HIV Testing, Education Strategy Launched In Bahamas

Ruzanna Harutyunyan's picture

A large-scale marketing campaign aimed at increasing HIV/AIDS awareness and testing was launched on Friday by the Bahamian National Center for HIV/AIDS, the Bahama Journal reports. The initiative -- called the HIV Prevention and Effective Condom Social Marketing Strategy -- was created under a partnership between the AIDS Secretariat and the Bahamas Loving Care Association and also involves taxi cab drivers. Rosa Mae Bain, director of the National AIDS Program, said, "We need to look at the masses.

We need to address the country at large" and "not to point fingers, but to lend a helping hand." According to the Journal, 7,349 people in the Bahamas are living with HIV/AIDS -- 1,767 of whom have developed AIDS. Bain said officials "need every single Bahamian to know if they are HIV-positive or not" so they can receive services and medication to treat the virus, adding that people have been "dying prematurely because they didn't know their status."


About 1,700 people living with HIV have access to antiretroviral drugs in the Bahamas, an increase from 300 in 2002, and government spending for the medications is about $1 million, according to Bain. Bain said that the "concern is of the 7,000 people still living (with the virus), only a third of them are on medications. Granted, everyone doesn't need to be [on] medication if his or her immune system is still strong, but you need to be in care so that we would know if (the strength of the immune system) is failing."

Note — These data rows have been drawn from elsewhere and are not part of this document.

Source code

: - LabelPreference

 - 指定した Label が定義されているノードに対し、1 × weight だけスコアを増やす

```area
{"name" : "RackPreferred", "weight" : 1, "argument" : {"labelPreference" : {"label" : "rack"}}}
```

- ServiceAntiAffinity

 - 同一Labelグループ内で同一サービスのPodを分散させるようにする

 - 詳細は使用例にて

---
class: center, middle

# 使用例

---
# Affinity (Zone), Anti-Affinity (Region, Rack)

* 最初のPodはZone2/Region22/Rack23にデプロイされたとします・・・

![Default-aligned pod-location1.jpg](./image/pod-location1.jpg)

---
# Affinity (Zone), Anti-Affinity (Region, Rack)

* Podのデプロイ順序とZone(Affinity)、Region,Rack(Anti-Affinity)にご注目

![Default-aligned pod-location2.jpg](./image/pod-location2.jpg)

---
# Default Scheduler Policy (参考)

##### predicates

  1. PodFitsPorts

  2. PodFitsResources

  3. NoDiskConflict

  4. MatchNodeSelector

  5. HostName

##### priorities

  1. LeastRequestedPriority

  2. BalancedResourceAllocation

Samuel Williams, president of the Bahamas Loving Care Association, urged members of the business community to support the new initiative and "issue some money to the AIDS Foundation so that they can go to every school in this country and send this message out."

Richard Johnson, also of the Loving Care Association, said the HIV/AIDS epidemic is not taken seriously by many people in the Bahamas, adding that "a lot of people deny the fact and it has caught up with us." He added that the spread of the virus is preventable and that it is "incumbent on all of us to do whatever we can to bring the message to those who believe that it will not affect them" (Jones, Bahama Journal, 12/12).